Finally Passing the Equal Rights Amendment Would Be a Brilliant Bookend for Women’s History

by on December 1, 2020 · 1 comment

in Ocean Beach, Women's Rights

Champagne, Champagne: to Toast a Brilliant Bookend for Women’s History

By Colleen O’Connor

It only took 100 years from securing women’s right to vote to winning the Vice-Presidency.

Grandmothers; Great Grandmothers; and their ghostly presences are cheering.

My own grandmother was a suffragette who held strategy sessions in her farmhouse in North Dakota.

Could she have imagined a woman becoming the Vice-President of the United States; Speaker of the House of Representatives; Justices on the Supreme Court; Head of the U.S. Treasury; Secretary of State; Ambassador to the U.N.; Presidents of Colleges; Senior Counsel to the President; Director of Intergovernmental Affairs; Manager of Major League men’s sport team?

Probably not, but she would be cheering for all of them; astronauts; doctors, lawyers, aviators, professionals in sports, academia, fintech, bio-tech research, environmental justice; and so much more.

But, in that “before time,” when my grandmother was organizing and marching, women had few fields open to them.  Teacher, nurse, wife and mother.

The explosion of women in power may have taken one hundred years and thousands of hurdles and millions of setbacks, but it deserves a suitable bookend. From winning the vote to passage and ratification of the Equal Rights Amendment.

A bookend that, I believe, House Speaker Nancy Pelosi wants as her swan song.

Final ratification of the Equal Rights Amendment to the U.S. Constitution would include women as “persons;” currently not protected under the 14th Amendment. Battles on this simple equation have been waged, lost, and lingered since 1921.

Such an unassailable idea has been crushed, reborn, crushed some more, but is now possibly in sight of success.

This is the entirety of the ERA that cannot muster approval in a democracy.

“Section 1. Equality of rights under the law shall not be denied or abridged by the United States or by any State on account of sex.

“Section 2: further that “the Congress shall have the power to enforce, by appropriate legislation, the provisions of this article.”

Seriously, that is all it states, yet it has provoked mini-civil wars; even among women.

Hoping to build on the earlier Votes for Women success, the first version of an ERA was proposed in 1921 and introduced in Congress in December 1923.

It Failed.

The ERA gained traction, again, with the 1960s’ women’s movement and was re-introduced in 1971, passed the House; then the Senate; and was forwarded to state legislatures for ratification; with a seven-year deadline for states’ ratification.

Then extended for three more years.

Enter conservative icon, Phyllis Schafly.  See the movie.

Lots of support, then absurd claims of loss of labor laws, crushed civil liberties; and elimination of the “protective status of women;” (the “angel in the house”); and included a “mom and apple pie” slogan to for defeat the ERA.

More deadlines, more rescission; maybe more extensions.

A large majority of states, Governors, and even Presidents supported ratification, but some statehouses decided to rescind that vote; thus, missing the deadline for passage.

Then came another wave, the #MeToo movement, that demanded the ERA deadlines be erased and the amended language be enacted into law.

California Representative, Jackie Speier, re-introduced just such a bill. The House passed H.J. Res. 79 on February 13, 2020 by a vote of 232–183, which was along party lines though five Republicans joined in support.

The Trump administration firmly opposes adding any Equal Rights Amendment language to the US Constitution, and has sued in federal court to stop it.  No surprise there.

The real surprise may be what keeps Pelosi fighting.  Just as it was with Ruth Bader Ginsburg.

To get the ERA over the finish line. Ginsberg said an equal rights amendment should be implemented in the U.S., and noted that several constitutions around the world, including Afghanistan, have one.

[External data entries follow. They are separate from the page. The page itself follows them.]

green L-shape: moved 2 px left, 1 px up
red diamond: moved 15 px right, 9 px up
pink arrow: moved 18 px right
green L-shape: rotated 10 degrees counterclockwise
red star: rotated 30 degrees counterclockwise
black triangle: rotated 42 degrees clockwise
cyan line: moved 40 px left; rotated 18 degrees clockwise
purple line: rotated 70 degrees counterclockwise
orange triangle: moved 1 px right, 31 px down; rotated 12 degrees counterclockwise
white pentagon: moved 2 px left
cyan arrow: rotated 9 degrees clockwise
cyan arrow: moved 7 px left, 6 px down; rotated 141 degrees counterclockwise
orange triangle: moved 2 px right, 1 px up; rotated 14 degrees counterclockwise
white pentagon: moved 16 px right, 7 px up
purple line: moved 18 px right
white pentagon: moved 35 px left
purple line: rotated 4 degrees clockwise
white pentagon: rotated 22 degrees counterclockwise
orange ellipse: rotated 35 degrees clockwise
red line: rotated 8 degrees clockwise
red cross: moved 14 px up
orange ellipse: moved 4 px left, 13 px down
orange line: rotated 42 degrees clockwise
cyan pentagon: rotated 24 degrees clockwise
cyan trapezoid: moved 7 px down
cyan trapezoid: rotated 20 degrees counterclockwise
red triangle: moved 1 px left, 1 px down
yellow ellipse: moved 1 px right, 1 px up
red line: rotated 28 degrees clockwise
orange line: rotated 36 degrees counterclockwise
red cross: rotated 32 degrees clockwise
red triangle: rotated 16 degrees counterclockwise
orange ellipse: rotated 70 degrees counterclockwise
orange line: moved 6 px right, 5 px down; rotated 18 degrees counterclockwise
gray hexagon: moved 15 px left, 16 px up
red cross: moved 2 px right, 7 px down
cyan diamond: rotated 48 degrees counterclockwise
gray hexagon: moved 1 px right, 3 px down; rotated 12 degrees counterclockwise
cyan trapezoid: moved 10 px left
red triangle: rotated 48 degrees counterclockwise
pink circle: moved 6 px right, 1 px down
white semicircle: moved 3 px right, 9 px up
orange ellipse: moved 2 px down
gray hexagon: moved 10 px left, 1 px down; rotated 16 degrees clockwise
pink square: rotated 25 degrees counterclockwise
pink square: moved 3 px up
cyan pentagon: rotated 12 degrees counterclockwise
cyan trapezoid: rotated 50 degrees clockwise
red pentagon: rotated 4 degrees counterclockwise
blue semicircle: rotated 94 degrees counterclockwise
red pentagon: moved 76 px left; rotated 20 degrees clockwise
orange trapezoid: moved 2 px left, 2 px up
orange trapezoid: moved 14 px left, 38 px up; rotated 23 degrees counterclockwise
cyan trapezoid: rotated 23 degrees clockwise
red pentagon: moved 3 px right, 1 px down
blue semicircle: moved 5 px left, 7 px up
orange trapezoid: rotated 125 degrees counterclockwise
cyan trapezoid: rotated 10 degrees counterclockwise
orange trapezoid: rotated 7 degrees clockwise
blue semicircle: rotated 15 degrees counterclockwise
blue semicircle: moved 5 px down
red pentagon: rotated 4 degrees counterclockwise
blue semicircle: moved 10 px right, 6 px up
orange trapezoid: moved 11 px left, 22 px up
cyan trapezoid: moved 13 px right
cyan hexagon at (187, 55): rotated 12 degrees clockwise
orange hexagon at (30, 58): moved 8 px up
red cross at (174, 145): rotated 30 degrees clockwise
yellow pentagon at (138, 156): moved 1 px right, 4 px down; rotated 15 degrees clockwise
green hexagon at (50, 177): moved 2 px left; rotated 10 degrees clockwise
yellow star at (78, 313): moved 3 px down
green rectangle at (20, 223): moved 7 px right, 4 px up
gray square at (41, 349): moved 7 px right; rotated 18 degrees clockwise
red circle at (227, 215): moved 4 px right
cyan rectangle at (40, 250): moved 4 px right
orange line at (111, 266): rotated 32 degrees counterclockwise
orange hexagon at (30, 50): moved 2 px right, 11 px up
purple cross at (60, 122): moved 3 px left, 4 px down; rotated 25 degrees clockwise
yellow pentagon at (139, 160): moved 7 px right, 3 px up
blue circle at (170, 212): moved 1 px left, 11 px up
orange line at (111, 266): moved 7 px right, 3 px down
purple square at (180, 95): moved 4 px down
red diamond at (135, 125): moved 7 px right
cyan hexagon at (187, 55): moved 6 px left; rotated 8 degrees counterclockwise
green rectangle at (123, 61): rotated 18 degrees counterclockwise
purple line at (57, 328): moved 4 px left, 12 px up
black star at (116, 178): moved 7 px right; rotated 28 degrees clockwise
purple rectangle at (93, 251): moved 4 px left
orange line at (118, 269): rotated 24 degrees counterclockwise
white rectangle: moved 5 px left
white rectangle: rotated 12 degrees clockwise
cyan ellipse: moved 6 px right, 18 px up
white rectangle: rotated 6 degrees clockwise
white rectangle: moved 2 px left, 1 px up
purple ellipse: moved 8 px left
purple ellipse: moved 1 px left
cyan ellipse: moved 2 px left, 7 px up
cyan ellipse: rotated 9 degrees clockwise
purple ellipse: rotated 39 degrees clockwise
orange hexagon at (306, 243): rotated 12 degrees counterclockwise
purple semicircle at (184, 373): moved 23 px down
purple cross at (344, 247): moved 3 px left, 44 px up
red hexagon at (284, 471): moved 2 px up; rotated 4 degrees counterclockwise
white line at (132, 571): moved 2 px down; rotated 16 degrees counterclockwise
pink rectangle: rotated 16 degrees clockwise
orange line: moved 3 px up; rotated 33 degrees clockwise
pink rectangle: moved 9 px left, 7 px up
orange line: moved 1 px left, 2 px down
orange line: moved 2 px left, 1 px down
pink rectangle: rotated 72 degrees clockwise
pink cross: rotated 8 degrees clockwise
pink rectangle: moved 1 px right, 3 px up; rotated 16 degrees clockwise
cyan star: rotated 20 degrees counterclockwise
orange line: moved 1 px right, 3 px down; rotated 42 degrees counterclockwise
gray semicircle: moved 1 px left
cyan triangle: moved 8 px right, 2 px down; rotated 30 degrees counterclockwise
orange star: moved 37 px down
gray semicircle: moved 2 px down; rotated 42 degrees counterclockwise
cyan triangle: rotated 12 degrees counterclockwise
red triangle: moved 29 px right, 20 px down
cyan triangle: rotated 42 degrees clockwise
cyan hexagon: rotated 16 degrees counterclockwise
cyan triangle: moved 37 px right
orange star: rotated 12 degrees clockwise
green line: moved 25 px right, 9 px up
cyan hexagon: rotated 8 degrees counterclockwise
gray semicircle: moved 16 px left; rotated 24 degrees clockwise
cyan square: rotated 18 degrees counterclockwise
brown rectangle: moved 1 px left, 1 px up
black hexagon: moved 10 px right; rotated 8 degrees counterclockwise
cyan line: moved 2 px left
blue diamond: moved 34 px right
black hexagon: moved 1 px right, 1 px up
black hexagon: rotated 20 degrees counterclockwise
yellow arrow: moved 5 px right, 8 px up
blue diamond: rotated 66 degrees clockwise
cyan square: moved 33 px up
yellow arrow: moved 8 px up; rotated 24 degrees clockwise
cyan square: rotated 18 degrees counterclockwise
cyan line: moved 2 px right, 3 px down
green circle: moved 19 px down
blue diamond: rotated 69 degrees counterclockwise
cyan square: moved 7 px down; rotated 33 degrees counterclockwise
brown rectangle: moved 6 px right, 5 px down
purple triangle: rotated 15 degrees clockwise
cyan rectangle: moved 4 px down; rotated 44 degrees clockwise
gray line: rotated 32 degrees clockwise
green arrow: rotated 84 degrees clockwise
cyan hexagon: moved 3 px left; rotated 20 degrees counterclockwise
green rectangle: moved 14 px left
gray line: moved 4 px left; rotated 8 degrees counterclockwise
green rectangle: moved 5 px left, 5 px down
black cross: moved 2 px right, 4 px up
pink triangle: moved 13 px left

“The union will be more perfect when that simple statement, that men and women are persons of equal citizenship stature, is part of our fundamental instrument of government,” the late great RGB said.

Pelosi is known to want the ERA ratified. And willing to move deadlines to make it happen.

Just this January, Virginia became the 38-state to ratify the ERA, meaning the ERA surpasses the three-quarters of states the amendment needs to be added to the Constitution.

Depends on the deadlines and the courts.

Still, imagine, Pelosi’s handoff to V.P. Kamala Harris, presiding over a potential tie breaker in the Senate, that finally approves the handful of states, who missed the deadline or rescinded their early vote and now want to ratify the ERA.

Wouldn’t that be a brilliant bookend to more than a century of struggles.









{ 1 comment… read it below or add one }

jacque December 4, 2020 at 5:03 pm

Thank you so much for this. It is a subject very close to my heart. My grandmother at 20, Laura Etta Marable, marched with Susan B. Anthony in Chicago while she was a young nursing student there. She was so proud to have been part of that. She had a letter of thanks from Ms. Anthony, personally written and signed as to all the women who marched at that time. Unfortunately it has been lost. How I would love to have it now.